Photos with camera intrinsics

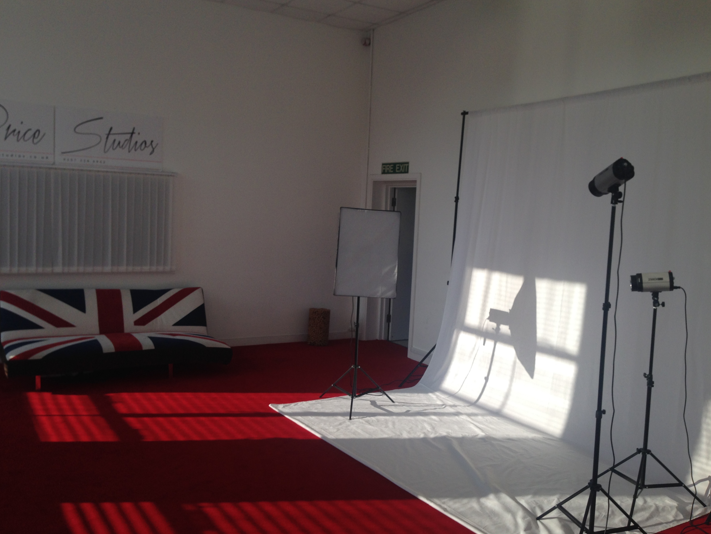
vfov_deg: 41.8
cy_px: 260
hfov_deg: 54.0
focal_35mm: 34
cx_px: 361
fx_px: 698
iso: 50
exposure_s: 1/630
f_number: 2.4
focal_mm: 4.12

Exercise details: Output a faithful copy of the data, with each picture left out.

Your solution:
vfov_deg: 41.8
cy_px: 260
hfov_deg: 54.0
focal_35mm: 34
cx_px: 361
fx_px: 698
iso: 50
exposure_s: 1/630
f_number: 2.4
focal_mm: 4.12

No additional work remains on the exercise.